Exercise data =
▶
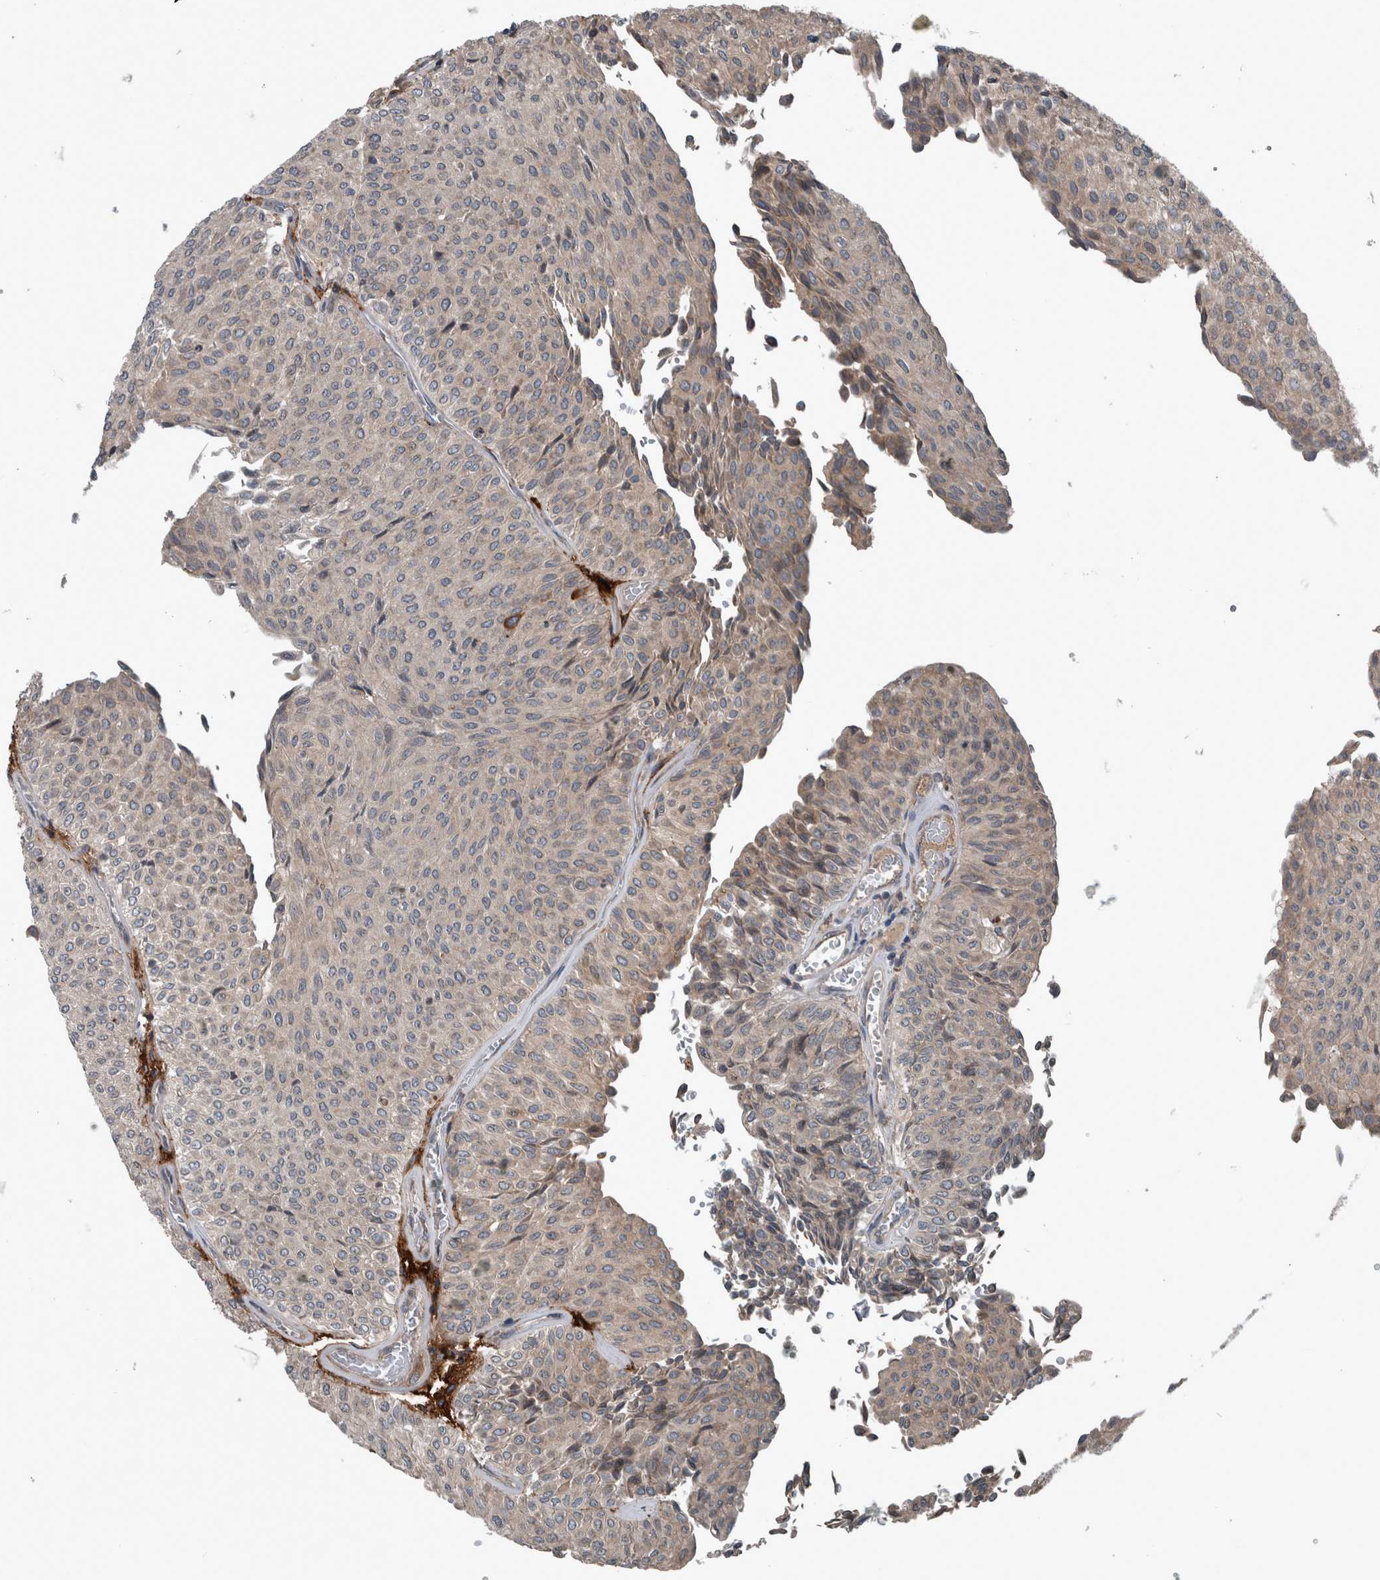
{"staining": {"intensity": "weak", "quantity": "<25%", "location": "cytoplasmic/membranous"}, "tissue": "urothelial cancer", "cell_type": "Tumor cells", "image_type": "cancer", "snomed": [{"axis": "morphology", "description": "Urothelial carcinoma, Low grade"}, {"axis": "topography", "description": "Urinary bladder"}], "caption": "Immunohistochemical staining of human urothelial carcinoma (low-grade) reveals no significant staining in tumor cells. (Stains: DAB (3,3'-diaminobenzidine) immunohistochemistry with hematoxylin counter stain, Microscopy: brightfield microscopy at high magnification).", "gene": "EXOC8", "patient": {"sex": "male", "age": 78}}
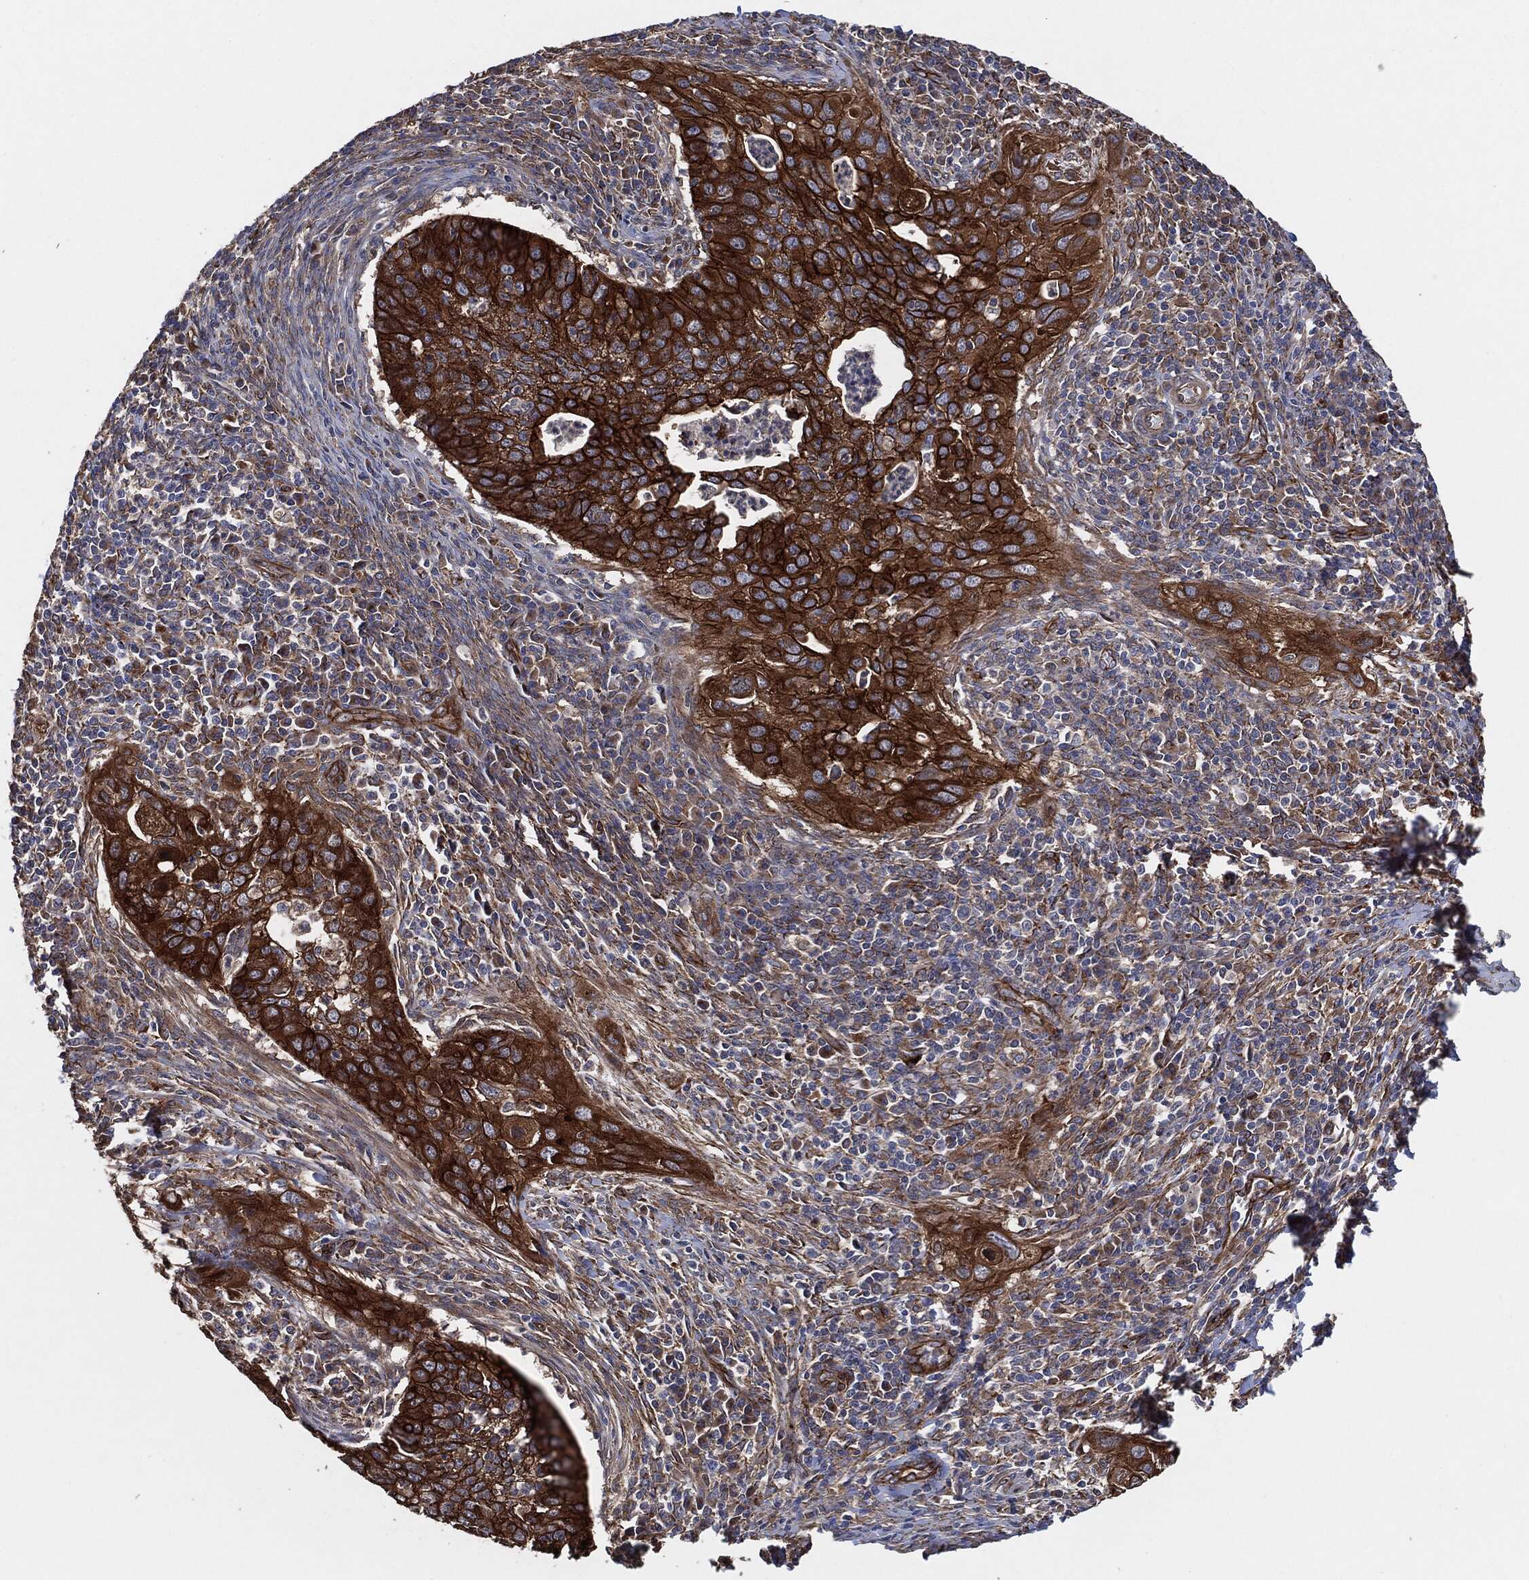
{"staining": {"intensity": "strong", "quantity": "25%-75%", "location": "cytoplasmic/membranous"}, "tissue": "cervical cancer", "cell_type": "Tumor cells", "image_type": "cancer", "snomed": [{"axis": "morphology", "description": "Squamous cell carcinoma, NOS"}, {"axis": "topography", "description": "Cervix"}], "caption": "IHC staining of cervical cancer, which displays high levels of strong cytoplasmic/membranous positivity in about 25%-75% of tumor cells indicating strong cytoplasmic/membranous protein expression. The staining was performed using DAB (3,3'-diaminobenzidine) (brown) for protein detection and nuclei were counterstained in hematoxylin (blue).", "gene": "CTNNA1", "patient": {"sex": "female", "age": 26}}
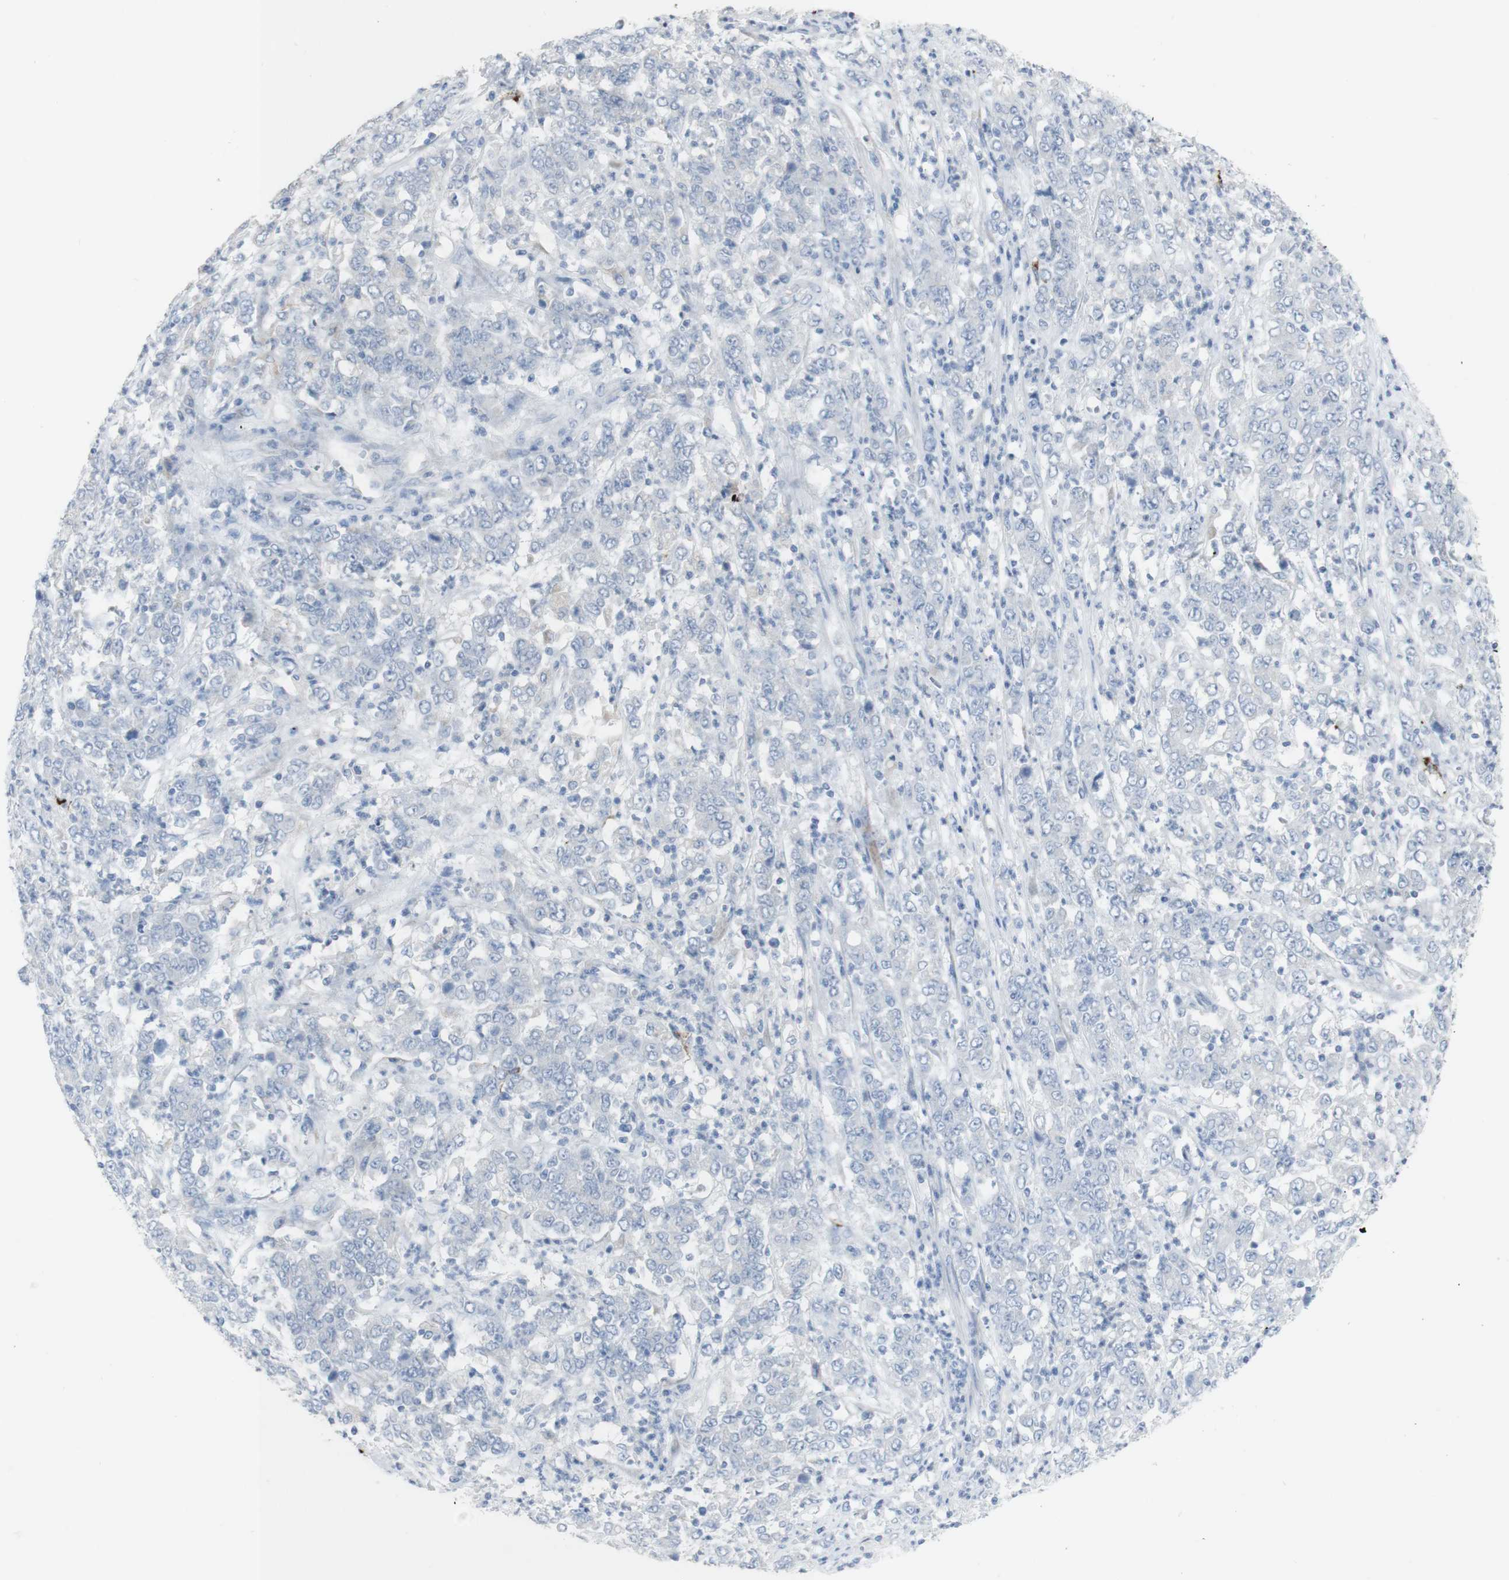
{"staining": {"intensity": "negative", "quantity": "none", "location": "none"}, "tissue": "stomach cancer", "cell_type": "Tumor cells", "image_type": "cancer", "snomed": [{"axis": "morphology", "description": "Adenocarcinoma, NOS"}, {"axis": "topography", "description": "Stomach, lower"}], "caption": "This is a photomicrograph of immunohistochemistry (IHC) staining of stomach cancer, which shows no staining in tumor cells. Nuclei are stained in blue.", "gene": "CD207", "patient": {"sex": "female", "age": 71}}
◀
Task objective = Reply with every line of the listing that has the string "female".

Completed task =
{"staining": {"intensity": "strong", "quantity": "25%-75%", "location": "cytoplasmic/membranous"}, "tissue": "cervical cancer", "cell_type": "Tumor cells", "image_type": "cancer", "snomed": [{"axis": "morphology", "description": "Squamous cell carcinoma, NOS"}, {"axis": "topography", "description": "Cervix"}], "caption": "IHC staining of cervical cancer, which displays high levels of strong cytoplasmic/membranous positivity in about 25%-75% of tumor cells indicating strong cytoplasmic/membranous protein expression. The staining was performed using DAB (3,3'-diaminobenzidine) (brown) for protein detection and nuclei were counterstained in hematoxylin (blue).", "gene": "CTNNA1", "patient": {"sex": "female", "age": 26}}
{"staining": {"intensity": "negative", "quantity": "none", "location": "none"}, "tissue": "stomach cancer", "cell_type": "Tumor cells", "image_type": "cancer", "snomed": [{"axis": "morphology", "description": "Adenocarcinoma, NOS"}, {"axis": "topography", "description": "Stomach, lower"}], "caption": "This is a photomicrograph of immunohistochemistry (IHC) staining of stomach cancer, which shows no staining in tumor cells. Nuclei are stained in blue.", "gene": "CD207", "patient": {"sex": "female", "age": 71}}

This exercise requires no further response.